##### MATERIAL FOR THE TASK #####

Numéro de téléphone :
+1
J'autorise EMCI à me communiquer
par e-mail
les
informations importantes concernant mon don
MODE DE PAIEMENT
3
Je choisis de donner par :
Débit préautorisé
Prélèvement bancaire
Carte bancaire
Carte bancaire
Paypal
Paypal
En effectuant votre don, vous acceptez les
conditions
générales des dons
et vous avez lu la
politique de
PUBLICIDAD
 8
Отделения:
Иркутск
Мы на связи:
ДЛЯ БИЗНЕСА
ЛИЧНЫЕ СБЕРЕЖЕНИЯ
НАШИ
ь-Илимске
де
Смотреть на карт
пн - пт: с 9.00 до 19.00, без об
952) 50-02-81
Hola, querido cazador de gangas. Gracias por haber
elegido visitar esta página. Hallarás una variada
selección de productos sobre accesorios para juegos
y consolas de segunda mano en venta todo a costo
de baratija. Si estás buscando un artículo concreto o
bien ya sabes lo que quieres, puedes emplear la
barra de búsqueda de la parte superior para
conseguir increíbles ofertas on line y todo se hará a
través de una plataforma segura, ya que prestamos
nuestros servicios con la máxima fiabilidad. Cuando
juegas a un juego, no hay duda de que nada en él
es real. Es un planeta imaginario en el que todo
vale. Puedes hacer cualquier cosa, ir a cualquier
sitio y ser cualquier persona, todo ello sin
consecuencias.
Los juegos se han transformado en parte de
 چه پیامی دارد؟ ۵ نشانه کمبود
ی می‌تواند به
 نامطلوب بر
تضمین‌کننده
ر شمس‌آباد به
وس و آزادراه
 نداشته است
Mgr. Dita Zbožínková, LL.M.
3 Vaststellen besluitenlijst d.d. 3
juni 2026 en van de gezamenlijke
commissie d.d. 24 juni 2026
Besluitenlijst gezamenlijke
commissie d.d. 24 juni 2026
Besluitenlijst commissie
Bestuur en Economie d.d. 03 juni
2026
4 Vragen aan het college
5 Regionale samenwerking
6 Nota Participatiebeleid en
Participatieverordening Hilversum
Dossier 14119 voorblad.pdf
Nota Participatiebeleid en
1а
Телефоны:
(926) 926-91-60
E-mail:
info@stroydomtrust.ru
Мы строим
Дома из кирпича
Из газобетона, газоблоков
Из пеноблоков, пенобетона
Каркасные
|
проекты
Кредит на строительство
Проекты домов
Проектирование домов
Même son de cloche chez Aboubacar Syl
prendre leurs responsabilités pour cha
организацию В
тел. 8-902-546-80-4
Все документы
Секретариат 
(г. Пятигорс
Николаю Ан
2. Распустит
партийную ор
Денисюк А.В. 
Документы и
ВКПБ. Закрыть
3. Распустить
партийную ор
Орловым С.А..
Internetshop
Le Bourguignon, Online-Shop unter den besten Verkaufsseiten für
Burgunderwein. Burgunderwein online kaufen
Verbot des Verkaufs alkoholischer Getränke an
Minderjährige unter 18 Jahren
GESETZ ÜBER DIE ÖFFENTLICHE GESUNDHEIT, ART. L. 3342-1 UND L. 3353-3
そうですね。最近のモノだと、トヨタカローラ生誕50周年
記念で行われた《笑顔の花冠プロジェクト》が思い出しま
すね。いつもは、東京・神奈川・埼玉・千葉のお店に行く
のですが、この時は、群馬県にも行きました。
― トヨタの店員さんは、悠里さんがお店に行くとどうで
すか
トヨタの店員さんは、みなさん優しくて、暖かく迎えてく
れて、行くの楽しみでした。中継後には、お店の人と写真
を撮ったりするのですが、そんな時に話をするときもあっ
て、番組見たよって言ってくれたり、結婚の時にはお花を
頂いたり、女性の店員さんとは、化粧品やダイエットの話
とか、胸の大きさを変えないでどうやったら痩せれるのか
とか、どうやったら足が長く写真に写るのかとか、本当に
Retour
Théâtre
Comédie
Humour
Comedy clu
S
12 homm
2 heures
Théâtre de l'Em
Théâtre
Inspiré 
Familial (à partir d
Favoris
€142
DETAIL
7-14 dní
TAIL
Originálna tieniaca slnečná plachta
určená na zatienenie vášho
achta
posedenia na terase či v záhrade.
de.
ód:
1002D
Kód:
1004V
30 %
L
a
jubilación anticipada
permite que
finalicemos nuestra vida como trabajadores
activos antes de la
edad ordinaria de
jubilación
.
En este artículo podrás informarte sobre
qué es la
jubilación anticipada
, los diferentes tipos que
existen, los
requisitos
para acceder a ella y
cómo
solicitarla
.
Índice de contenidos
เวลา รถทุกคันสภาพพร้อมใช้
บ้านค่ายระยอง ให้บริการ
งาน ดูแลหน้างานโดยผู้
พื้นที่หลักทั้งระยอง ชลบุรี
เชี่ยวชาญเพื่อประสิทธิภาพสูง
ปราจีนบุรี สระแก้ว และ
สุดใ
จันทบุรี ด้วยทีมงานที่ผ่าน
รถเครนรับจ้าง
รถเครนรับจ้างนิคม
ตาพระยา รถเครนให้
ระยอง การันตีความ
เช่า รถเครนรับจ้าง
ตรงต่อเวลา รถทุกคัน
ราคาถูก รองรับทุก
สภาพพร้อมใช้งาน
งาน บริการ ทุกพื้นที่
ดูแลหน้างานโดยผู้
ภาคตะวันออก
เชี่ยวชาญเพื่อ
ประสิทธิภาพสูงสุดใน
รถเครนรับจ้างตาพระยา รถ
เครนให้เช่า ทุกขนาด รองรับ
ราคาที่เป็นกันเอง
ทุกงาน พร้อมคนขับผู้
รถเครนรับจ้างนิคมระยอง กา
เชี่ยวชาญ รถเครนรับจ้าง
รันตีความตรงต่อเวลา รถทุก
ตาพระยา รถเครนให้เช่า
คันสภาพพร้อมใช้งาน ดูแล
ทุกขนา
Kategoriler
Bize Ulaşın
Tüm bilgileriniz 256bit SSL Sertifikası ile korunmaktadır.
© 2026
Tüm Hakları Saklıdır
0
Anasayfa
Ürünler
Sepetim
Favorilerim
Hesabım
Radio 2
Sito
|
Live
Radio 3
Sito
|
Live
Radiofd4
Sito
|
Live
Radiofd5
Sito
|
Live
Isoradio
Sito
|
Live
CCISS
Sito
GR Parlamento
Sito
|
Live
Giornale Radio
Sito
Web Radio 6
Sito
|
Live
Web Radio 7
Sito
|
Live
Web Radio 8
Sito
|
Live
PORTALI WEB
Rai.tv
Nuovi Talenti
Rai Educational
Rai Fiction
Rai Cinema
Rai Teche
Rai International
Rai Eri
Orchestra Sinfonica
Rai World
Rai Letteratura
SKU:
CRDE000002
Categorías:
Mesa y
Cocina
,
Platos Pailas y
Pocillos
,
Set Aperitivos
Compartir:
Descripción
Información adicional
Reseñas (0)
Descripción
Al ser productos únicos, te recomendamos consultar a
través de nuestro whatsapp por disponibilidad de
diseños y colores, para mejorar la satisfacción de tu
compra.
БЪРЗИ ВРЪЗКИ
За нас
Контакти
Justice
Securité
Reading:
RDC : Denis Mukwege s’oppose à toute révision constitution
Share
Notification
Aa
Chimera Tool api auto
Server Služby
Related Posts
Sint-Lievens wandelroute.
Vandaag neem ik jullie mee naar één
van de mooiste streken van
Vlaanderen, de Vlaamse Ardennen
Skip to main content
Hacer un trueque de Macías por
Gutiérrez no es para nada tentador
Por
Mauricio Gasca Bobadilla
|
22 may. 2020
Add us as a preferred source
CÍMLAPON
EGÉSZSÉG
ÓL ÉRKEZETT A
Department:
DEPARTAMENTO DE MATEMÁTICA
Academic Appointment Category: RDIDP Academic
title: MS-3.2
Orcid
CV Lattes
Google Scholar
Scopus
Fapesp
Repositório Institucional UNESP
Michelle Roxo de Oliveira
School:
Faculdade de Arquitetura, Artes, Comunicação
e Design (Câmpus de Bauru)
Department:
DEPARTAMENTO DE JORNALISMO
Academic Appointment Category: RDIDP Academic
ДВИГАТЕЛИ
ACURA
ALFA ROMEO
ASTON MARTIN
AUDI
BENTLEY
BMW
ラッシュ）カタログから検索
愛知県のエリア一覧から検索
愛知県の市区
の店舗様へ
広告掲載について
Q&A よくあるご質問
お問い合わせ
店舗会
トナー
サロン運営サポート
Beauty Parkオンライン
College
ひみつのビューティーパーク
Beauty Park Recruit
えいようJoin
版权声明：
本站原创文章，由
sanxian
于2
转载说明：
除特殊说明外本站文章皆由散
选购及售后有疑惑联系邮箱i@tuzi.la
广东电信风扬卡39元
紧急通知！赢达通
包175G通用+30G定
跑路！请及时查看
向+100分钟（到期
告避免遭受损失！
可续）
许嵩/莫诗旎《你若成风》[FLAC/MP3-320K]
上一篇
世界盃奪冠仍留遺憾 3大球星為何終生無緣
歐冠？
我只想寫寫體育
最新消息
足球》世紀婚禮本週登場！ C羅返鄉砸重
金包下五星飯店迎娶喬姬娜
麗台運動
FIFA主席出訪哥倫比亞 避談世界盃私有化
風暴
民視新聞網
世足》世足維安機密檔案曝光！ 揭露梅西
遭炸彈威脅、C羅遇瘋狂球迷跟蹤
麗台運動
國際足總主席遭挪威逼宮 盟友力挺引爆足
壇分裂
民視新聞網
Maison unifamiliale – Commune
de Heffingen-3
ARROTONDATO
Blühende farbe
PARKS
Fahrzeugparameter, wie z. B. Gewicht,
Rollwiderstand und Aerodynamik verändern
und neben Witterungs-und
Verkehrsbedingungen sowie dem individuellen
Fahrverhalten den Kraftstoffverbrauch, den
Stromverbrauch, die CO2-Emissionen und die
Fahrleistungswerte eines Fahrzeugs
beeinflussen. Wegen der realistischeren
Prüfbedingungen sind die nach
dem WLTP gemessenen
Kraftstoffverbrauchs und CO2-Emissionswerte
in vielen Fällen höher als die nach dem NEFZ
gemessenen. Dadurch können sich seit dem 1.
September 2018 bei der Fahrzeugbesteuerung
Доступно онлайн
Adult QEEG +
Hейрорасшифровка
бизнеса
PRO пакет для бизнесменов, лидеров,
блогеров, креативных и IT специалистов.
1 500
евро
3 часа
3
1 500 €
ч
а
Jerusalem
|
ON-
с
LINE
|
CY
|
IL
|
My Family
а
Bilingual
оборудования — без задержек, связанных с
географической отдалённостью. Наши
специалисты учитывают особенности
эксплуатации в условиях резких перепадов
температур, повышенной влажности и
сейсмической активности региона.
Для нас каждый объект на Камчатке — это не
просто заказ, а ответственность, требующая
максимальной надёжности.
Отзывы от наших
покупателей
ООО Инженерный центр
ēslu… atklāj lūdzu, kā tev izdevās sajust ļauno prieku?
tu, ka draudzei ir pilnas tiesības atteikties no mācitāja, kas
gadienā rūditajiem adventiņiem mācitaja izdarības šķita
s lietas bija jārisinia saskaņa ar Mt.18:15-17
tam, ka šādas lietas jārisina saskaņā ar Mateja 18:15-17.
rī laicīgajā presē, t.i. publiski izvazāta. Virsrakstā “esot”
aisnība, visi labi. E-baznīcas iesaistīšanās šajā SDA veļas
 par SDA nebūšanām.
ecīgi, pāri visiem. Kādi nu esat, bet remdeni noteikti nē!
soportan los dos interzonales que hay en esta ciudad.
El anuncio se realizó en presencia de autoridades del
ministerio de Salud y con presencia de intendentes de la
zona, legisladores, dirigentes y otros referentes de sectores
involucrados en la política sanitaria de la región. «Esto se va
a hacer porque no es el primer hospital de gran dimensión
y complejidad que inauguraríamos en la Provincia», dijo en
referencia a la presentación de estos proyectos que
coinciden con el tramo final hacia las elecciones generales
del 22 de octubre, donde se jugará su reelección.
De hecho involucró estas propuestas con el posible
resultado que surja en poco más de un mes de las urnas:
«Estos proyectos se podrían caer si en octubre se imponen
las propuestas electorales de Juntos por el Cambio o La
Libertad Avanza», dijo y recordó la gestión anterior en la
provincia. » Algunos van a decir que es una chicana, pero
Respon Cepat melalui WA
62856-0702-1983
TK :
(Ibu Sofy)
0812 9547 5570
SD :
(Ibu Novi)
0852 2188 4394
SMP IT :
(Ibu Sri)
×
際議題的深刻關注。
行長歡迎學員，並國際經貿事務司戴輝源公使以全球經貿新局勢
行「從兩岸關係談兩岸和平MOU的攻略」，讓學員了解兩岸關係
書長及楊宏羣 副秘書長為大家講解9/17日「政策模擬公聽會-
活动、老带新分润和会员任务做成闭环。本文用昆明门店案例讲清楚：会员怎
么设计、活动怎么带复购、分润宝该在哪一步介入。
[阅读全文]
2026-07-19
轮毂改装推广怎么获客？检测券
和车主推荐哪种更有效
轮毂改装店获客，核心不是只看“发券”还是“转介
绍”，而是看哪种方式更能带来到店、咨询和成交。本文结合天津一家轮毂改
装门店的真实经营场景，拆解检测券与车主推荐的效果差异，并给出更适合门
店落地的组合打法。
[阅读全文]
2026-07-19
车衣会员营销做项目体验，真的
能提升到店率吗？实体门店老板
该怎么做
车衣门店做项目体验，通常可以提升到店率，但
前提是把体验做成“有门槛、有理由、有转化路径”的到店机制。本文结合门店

#####

WORK ITEM: Reproduce word for word the lines above, from the very first one through the line containing "Дома из кирпича", with both ends included.

ANSWER TO THIS EXERCISE:
Numéro de téléphone :
+1
J'autorise EMCI à me communiquer
par e-mail
les
informations importantes concernant mon don
MODE DE PAIEMENT
3
Je choisis de donner par :
Débit préautorisé
Prélèvement bancaire
Carte bancaire
Carte bancaire
Paypal
Paypal
En effectuant votre don, vous acceptez les
conditions
générales des dons
et vous avez lu la
politique de
PUBLICIDAD
 8
Отделения:
Иркутск
Мы на связи:
ДЛЯ БИЗНЕСА
ЛИЧНЫЕ СБЕРЕЖЕНИЯ
НАШИ
ь-Илимске
де
Смотреть на карт
пн - пт: с 9.00 до 19.00, без об
952) 50-02-81
Hola, querido cazador de gangas. Gracias por haber
elegido visitar esta página. Hallarás una variada
selección de productos sobre accesorios para juegos
y consolas de segunda mano en venta todo a costo
de baratija. Si estás buscando un artículo concreto o
bien ya sabes lo que quieres, puedes emplear la
barra de búsqueda de la parte superior para
conseguir increíbles ofertas on line y todo se hará a
través de una plataforma segura, ya que prestamos
nuestros servicios con la máxima fiabilidad. Cuando
juegas a un juego, no hay duda de que nada en él
es real. Es un planeta imaginario en el que todo
vale. Puedes hacer cualquier cosa, ir a cualquier
sitio y ser cualquier persona, todo ello sin
consecuencias.
Los juegos se han transformado en parte de
 چه پیامی دارد؟ ۵ نشانه کمبود
ی می‌تواند به
 نامطلوب بر
تضمین‌کننده
ر شمس‌آباد به
وس و آزادراه
 نداشته است
Mgr. Dita Zbožínková, LL.M.
3 Vaststellen besluitenlijst d.d. 3
juni 2026 en van de gezamenlijke
commissie d.d. 24 juni 2026
Besluitenlijst gezamenlijke
commissie d.d. 24 juni 2026
Besluitenlijst commissie
Bestuur en Economie d.d. 03 juni
2026
4 Vragen aan het college
5 Regionale samenwerking
6 Nota Participatiebeleid en
Participatieverordening Hilversum
Dossier 14119 voorblad.pdf
Nota Participatiebeleid en
1а
Телефоны:
(926) 926-91-60
E-mail:
info@stroydomtrust.ru
Мы строим
Дома из кирпича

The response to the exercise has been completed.